* [EXERCISE]: Using the data below, return word for word every line from the one holding "Personalized items are" down to the one holding "Education & Learning". Leave pictures out.

(Saved entries)
● ● ●
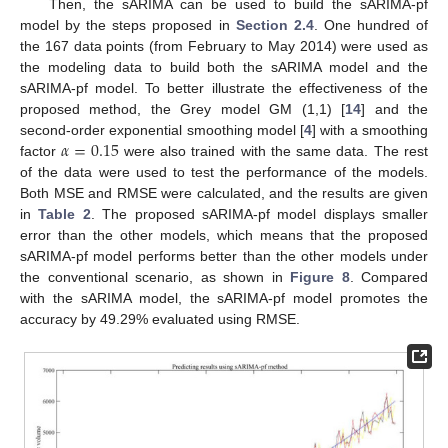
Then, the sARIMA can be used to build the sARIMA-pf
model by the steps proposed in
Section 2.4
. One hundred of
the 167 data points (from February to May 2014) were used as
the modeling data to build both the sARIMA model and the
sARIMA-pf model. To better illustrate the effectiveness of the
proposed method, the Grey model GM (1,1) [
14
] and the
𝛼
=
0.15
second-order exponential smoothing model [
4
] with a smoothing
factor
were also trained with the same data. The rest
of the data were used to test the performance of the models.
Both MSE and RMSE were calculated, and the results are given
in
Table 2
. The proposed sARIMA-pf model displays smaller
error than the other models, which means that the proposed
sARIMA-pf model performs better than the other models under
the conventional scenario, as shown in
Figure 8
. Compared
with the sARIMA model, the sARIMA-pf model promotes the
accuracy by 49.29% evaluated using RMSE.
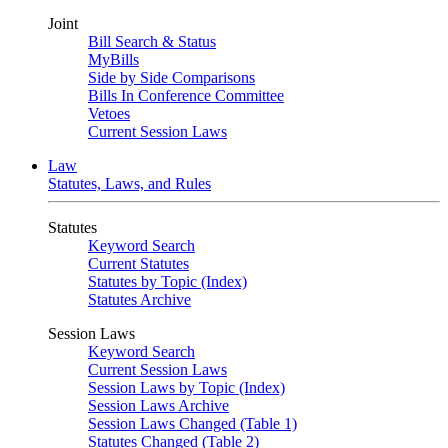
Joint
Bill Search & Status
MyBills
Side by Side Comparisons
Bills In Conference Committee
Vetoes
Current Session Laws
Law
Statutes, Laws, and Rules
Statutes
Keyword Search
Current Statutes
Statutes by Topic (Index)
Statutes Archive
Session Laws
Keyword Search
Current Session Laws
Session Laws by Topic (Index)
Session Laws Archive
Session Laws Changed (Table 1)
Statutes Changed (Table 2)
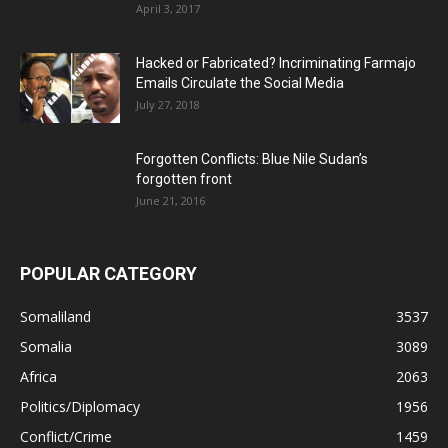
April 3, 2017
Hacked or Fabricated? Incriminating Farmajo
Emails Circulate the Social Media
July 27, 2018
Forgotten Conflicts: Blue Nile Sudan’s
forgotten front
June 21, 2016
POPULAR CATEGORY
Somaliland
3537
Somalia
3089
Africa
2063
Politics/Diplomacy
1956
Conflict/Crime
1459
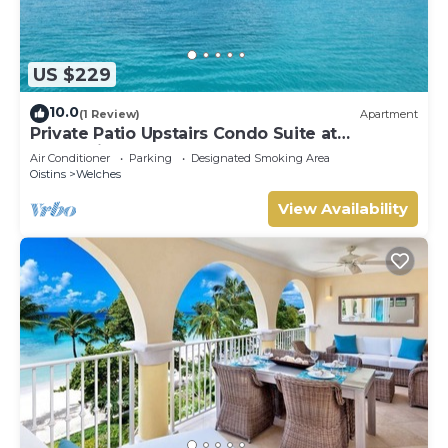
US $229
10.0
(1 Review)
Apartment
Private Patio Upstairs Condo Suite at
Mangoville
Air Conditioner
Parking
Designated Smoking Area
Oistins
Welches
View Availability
● ● ●
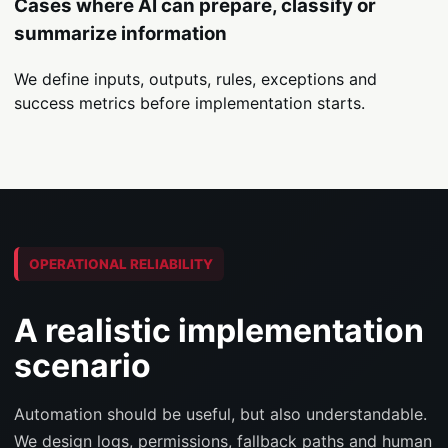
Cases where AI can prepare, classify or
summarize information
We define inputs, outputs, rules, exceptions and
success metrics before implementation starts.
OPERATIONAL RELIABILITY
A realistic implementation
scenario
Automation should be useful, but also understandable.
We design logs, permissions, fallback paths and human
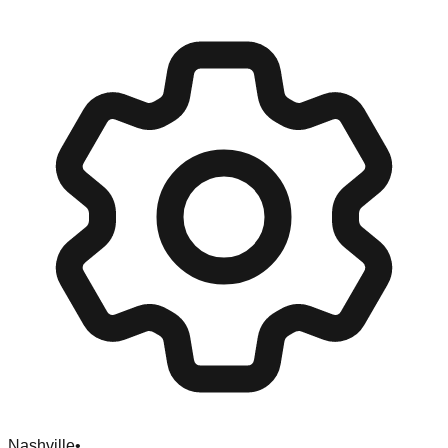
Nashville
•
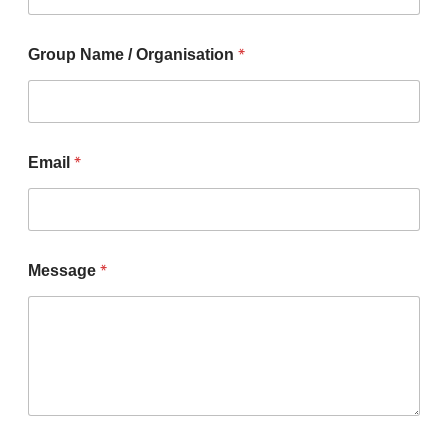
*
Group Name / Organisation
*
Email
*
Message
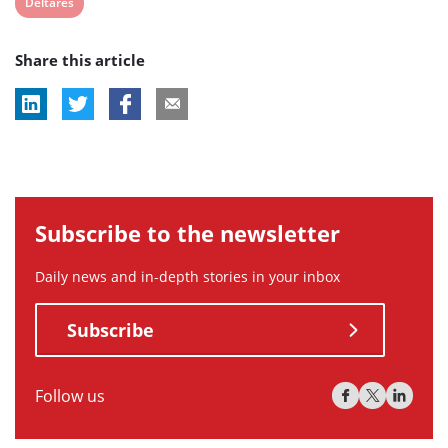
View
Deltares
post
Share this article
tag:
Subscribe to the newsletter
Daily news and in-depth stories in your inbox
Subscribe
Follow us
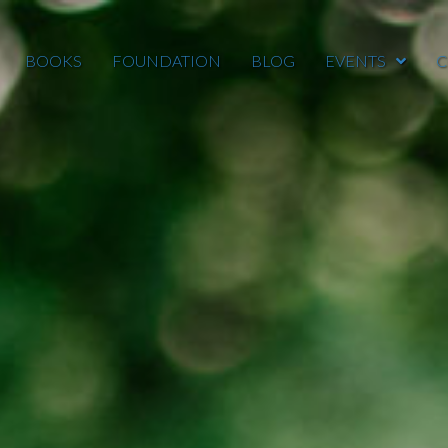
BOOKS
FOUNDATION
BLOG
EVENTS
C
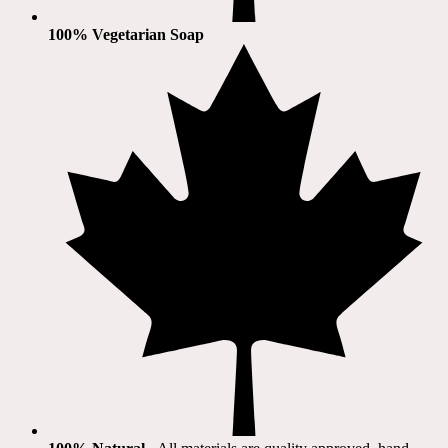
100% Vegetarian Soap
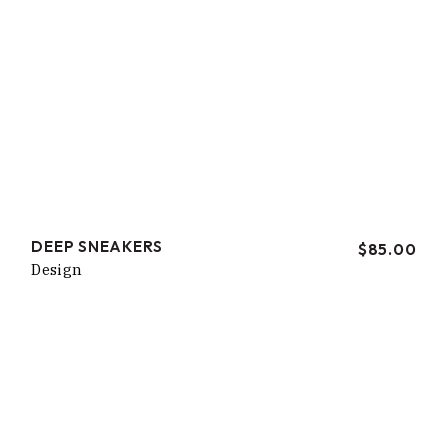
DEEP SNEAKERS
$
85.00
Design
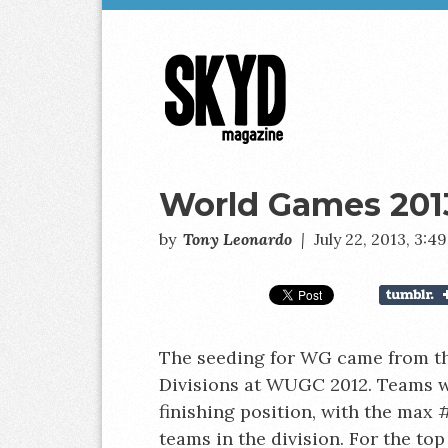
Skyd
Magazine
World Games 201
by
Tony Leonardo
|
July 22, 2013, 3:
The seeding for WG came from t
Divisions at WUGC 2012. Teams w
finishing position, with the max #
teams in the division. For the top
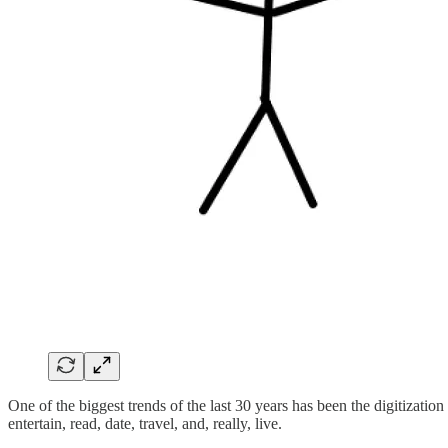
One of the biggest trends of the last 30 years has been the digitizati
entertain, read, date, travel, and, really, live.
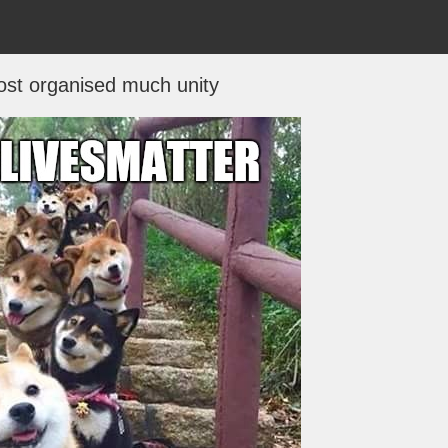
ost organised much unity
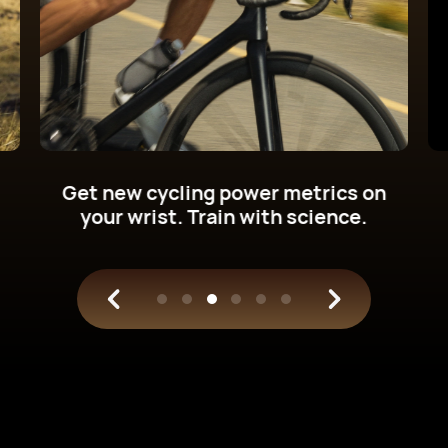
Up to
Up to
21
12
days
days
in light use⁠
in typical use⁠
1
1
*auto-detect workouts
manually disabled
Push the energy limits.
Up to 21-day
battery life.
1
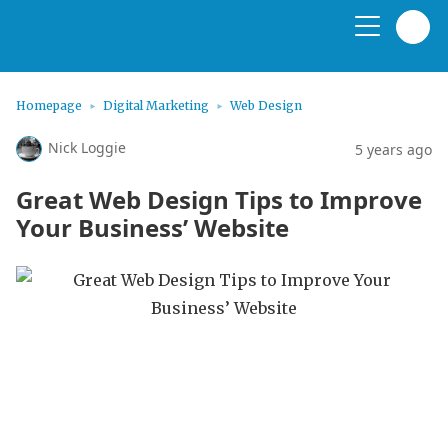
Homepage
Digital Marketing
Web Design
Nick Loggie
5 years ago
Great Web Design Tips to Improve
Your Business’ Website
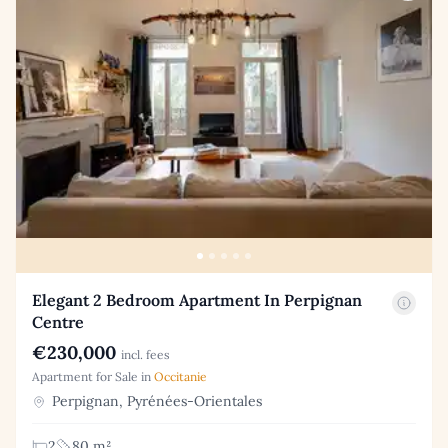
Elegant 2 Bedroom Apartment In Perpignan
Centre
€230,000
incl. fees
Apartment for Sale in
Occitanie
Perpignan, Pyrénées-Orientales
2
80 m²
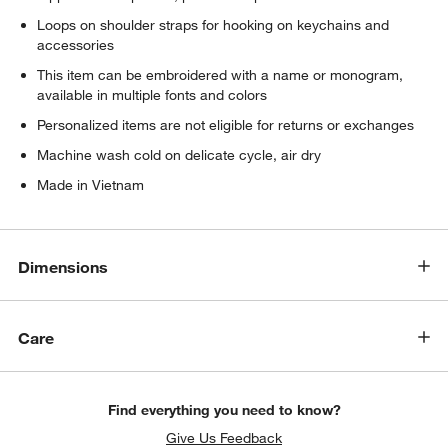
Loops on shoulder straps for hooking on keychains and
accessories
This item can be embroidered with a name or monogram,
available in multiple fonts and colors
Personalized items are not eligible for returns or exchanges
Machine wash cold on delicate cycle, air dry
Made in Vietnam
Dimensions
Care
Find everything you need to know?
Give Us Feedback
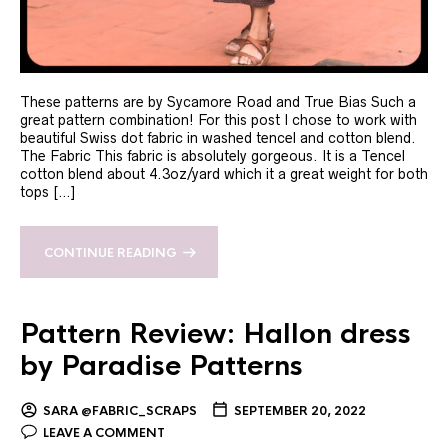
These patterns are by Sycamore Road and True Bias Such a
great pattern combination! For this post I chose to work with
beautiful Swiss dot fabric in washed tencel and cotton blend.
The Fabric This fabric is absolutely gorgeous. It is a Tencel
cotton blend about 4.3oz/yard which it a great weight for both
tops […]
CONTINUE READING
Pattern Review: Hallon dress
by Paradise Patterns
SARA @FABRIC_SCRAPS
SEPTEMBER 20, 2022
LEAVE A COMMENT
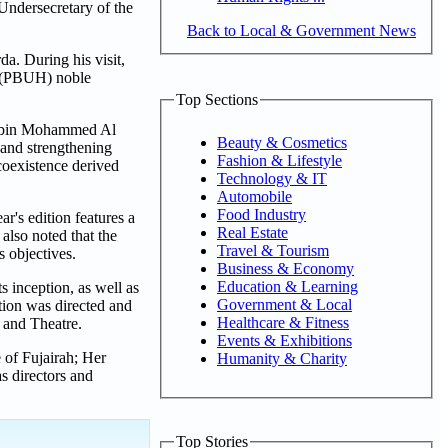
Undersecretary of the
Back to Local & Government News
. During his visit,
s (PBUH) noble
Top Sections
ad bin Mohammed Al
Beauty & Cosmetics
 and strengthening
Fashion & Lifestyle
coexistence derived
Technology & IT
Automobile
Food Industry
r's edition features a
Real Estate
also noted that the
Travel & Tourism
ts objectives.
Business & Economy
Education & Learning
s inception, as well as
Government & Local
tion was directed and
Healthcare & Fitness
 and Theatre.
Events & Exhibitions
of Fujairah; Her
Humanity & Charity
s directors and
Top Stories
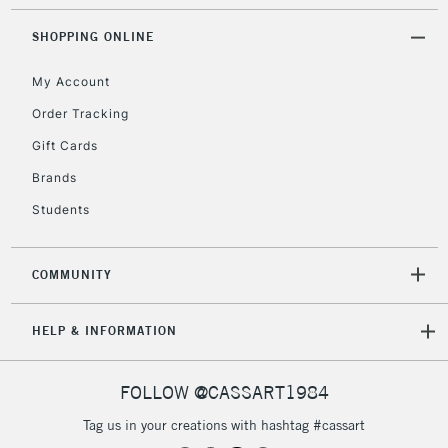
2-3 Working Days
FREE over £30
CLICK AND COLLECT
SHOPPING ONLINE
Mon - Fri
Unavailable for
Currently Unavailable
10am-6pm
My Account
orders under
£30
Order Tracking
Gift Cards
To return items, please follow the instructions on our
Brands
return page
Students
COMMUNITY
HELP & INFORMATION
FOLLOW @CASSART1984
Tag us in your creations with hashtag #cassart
● ● ●
* [REPLY TO THE TASK]:
Personalized items are not eligible for returns or exchanges
Machine wash cold on delicate cycle, air dry
Made in Vietnam
Dimensions
Care
Find everything you need to know?
Give Us Feedback
These patterns are by Sycamore Road and True Bias Such a
great pattern combination! For this post I chose to work with
beautiful Swiss dot fabric in washed tencel and cotton blend.
The Fabric This fabric is absolutely gorgeous. It is a Tencel
cotton blend about 4.3oz/yard which it a great weight for both
tops […]
CONTINUE READING
Pattern Review: Hallon dress
by Paradise Patterns
SARA @FABRIC_SCRAPS
SEPTEMBER 20, 2022
LEAVE A COMMENT
Undersecretary of the
Back to Local & Government News
. During his visit,
s (PBUH) noble
Top Sections
ad bin Mohammed Al
Beauty & Cosmetics
 and strengthening
Fashion & Lifestyle
coexistence derived
Technology & IT
Automobile
Food Industry
r's edition features a
Real Estate
also noted that the
Travel & Tourism
ts objectives.
Business & Economy
Education & Learning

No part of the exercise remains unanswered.